CAPE TOWN, Feb 15 (AFP) - South African Defence Minister Mosiuoa Lekota Tuesday said the HIV/AIDS rate in the army was between 17 and 23 percent, according to a sample of blood tests from volunteers and those who had served on missions abroad.
"We have remained generally contented to say that only out of that sample something in the region of 17, 22 to 23 percent, that is what was taken from that sample," Lekota told reporters about the survey undertaken two years ago.
In July 2002, Lekota had said that not more than 23 percent of the estimated 70,000-strong defence force -- or one in four -- had HIV/AIDS; a steep rise from a 1999 estimate which put the figure at 17 percent.
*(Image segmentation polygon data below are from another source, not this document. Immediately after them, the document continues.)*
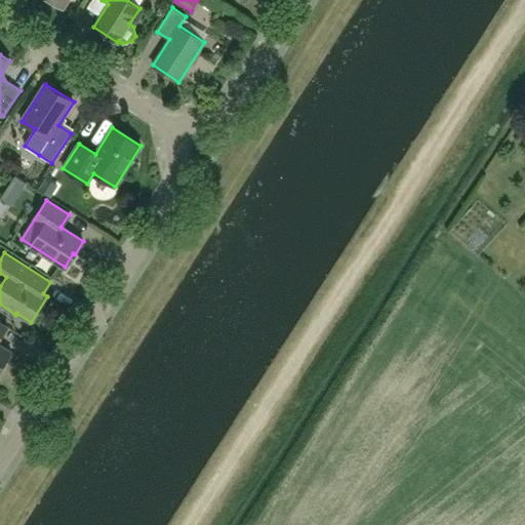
[(0,345),(0,338),(8,327),(0,321),(0,369),(11,352),(0,345)]
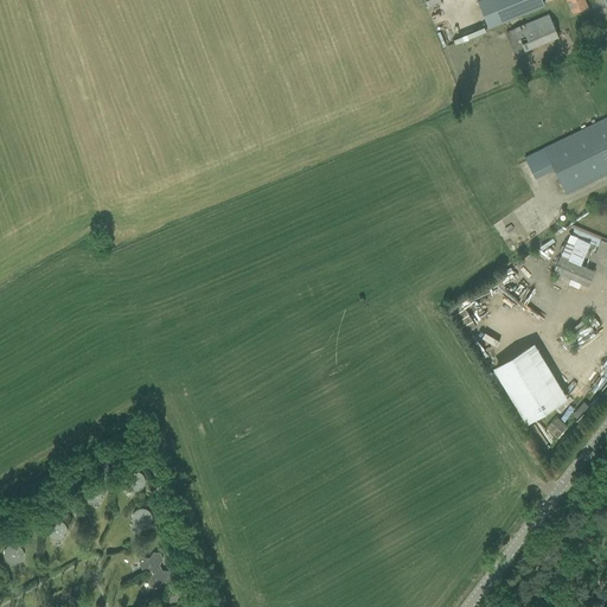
[(541,0),(477,0),(475,1),(485,25),(543,1),(541,0)]
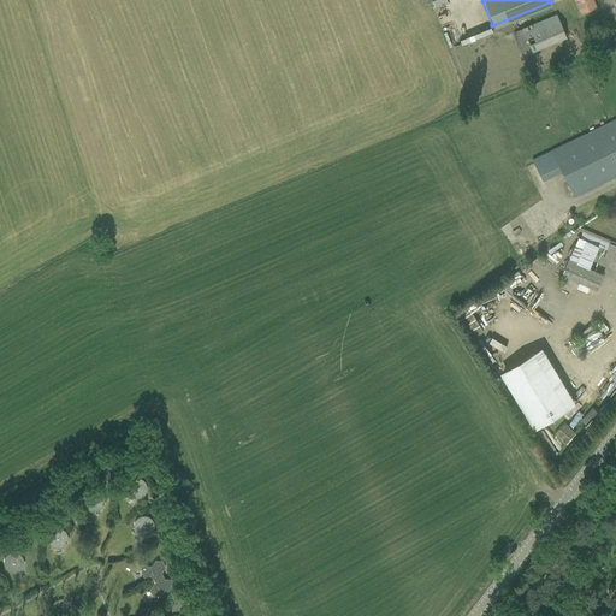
[(573,0),(580,15),(597,7),(593,0),(573,0)]
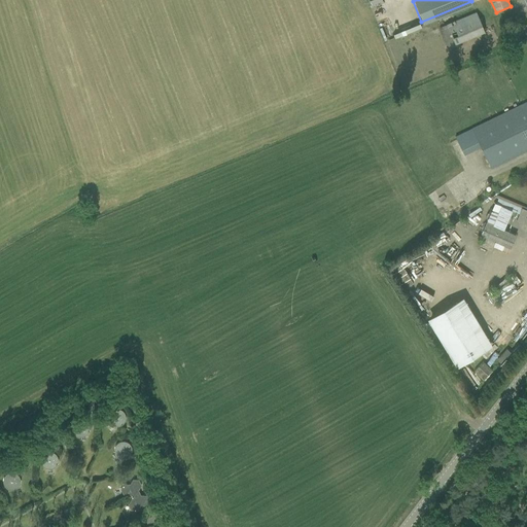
[(438,28),(447,47),(484,32),(476,12),(438,28)]
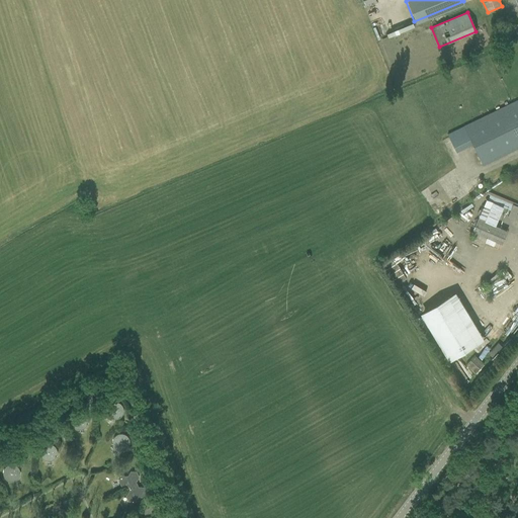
[(517,99),(463,126),(483,165),(517,148),(517,99)]
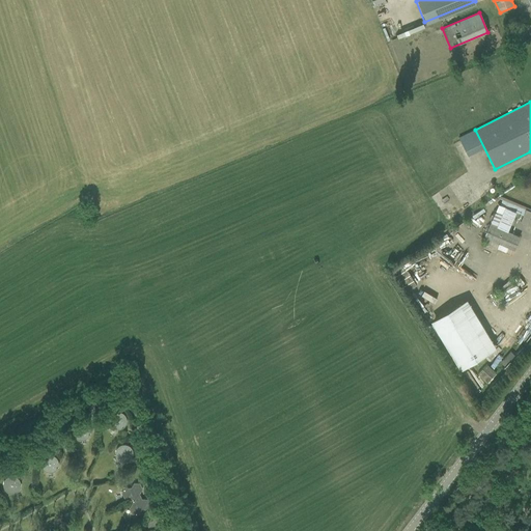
[(520,222),(530,226),(530,212),(525,210),(520,222)]
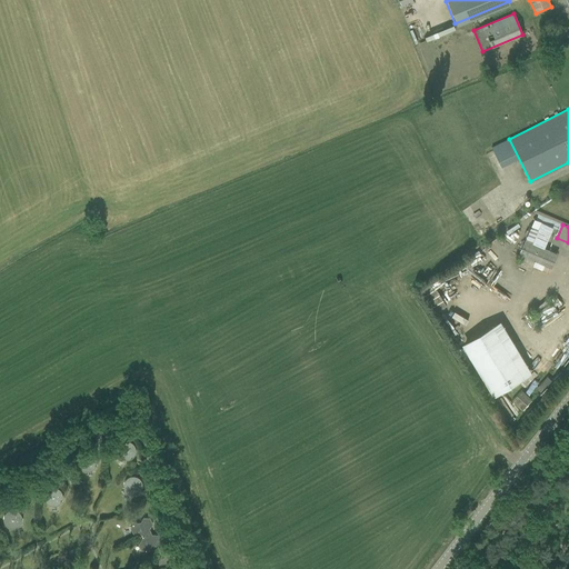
[(518,255),(550,269),(557,253),(525,240),(518,255)]
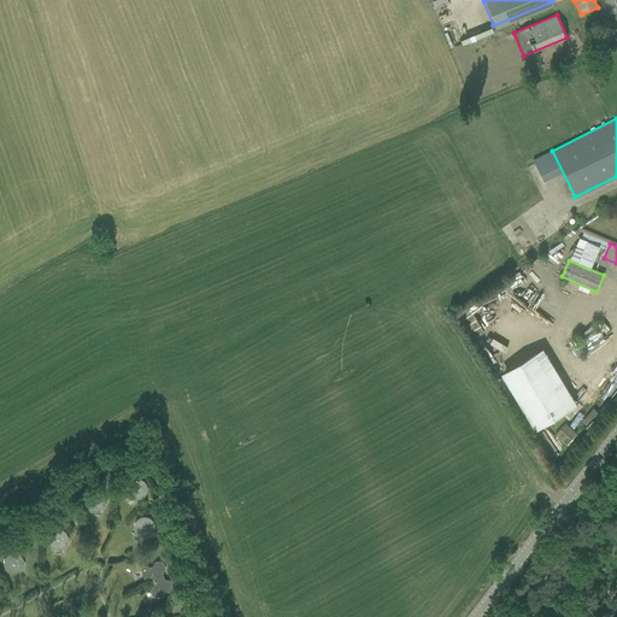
[(526,278),(529,281),(518,295),(527,303),(540,285),(528,276),(526,278)]
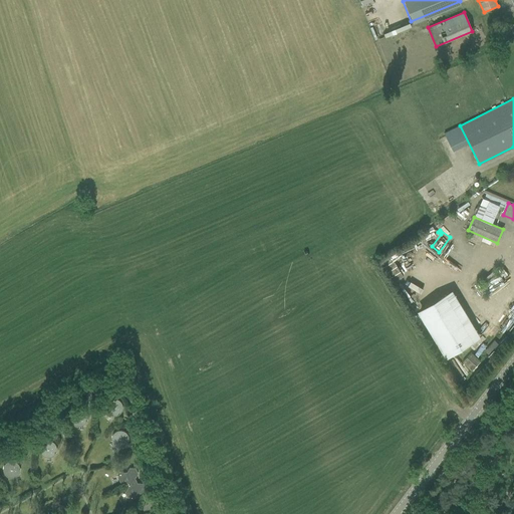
[(477,338),(450,295),(419,314),(446,357),(477,338)]
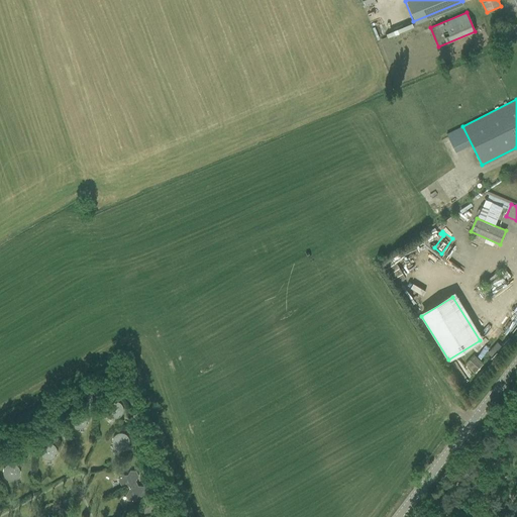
[(106,409),(106,411),(106,412),(106,413),(106,414),(107,415),(108,416),(109,416),(110,417),(111,418),(113,418),(114,418),(116,418),(117,418),(118,418),(119,417),(120,416),(121,415),(122,413),(122,412),(123,411),(123,410),(123,409),(123,408),(122,408),(122,407),(122,406),(121,404),(120,403),(118,402),(117,402),(116,402),(115,401),(113,401),(112,402),(111,402),(109,403),(108,404),(107,405),(106,406),(106,407),(106,408),(106,409)]
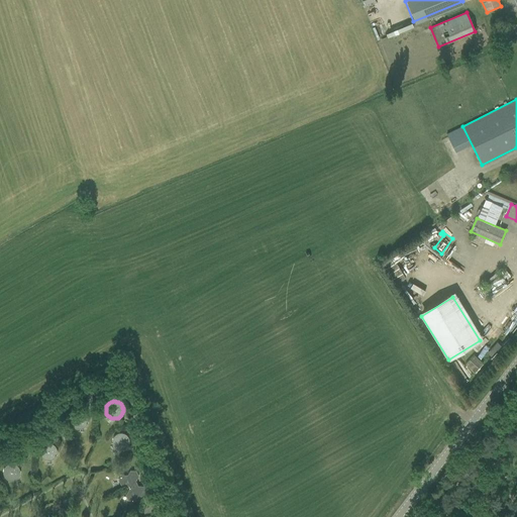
[(75,427),(76,428),(77,428),(78,428),(79,428),(81,428),(82,428),(83,428),(84,427),(85,426),(86,425),(87,424),(87,423),(88,422),(88,421),(88,419),(88,418),(87,417),(87,416),(86,415),(85,414),(84,413),(83,412),(82,412),(80,412),(79,412),(78,412),(77,412),(76,412),(75,413),(74,414),(73,415),(72,416),(72,417),(71,418),(71,419),(71,421),(71,422),(72,424),(73,425),(73,426),(75,427)]
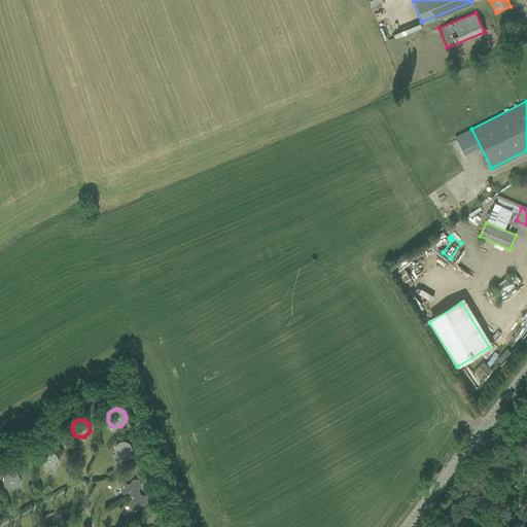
[(114,450),(114,451),(114,452),(114,453),(115,454),(115,455),(116,456),(117,457),(118,458),(119,458),(121,459),(123,459),(125,459),(125,458),(127,458),(128,457),(129,456),(130,456),(131,454),(131,453),(131,452),(132,452),(132,451),(132,450),(132,449),(131,447),(131,446),(130,445),(129,444),(127,443),(127,442),(126,442),(125,442),(124,442),(121,442),(120,442),(119,442),(117,443),(117,444),(116,445),(115,445),(114,447),(114,448),(114,449),(114,450)]
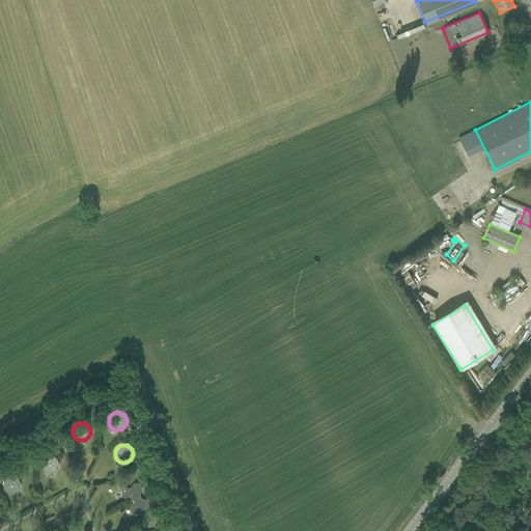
[(44,471),(45,472),(47,472),(49,473),(50,473),(52,472),(54,472),(55,471),(55,470),(56,469),(57,468),(57,467),(58,466),(58,465),(58,463),(57,460),(57,459),(56,458),(55,457),(54,456),(52,455),(50,455),(49,455),(48,455),(47,455),(46,456),(45,456),(44,457),(43,457),(43,458),(42,460),(40,462),(40,463),(40,465),(40,466),(40,467),(42,468),(43,469),(43,470),(44,471)]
The defence force estimates of the HIV/AIDS rate are based on voluntary testing and mandatory tests on soldiers who go on missions overseas.
"We encourage members of the defence force to report and go for voluntary testing ... we still can't compel people once they become part of the army," Lekota said.
"When it comes to missions abroad, it is unavoidable, we have to test them for everything including HIV/AIDS, we can't send people with illness that might affect people abroad whether its yellow fever, cholera, or even HIV," he added.
"It is not just HIV and AIDS that can prevent a person from being taken into the national defence force, somebody with haemophilia, what are you going to do, you have no cure for it, you have to say sorry, you can't get in.
South Africa is one of the countries with highest HIV/AIDS rates in the world, affecting about 5.3 million people.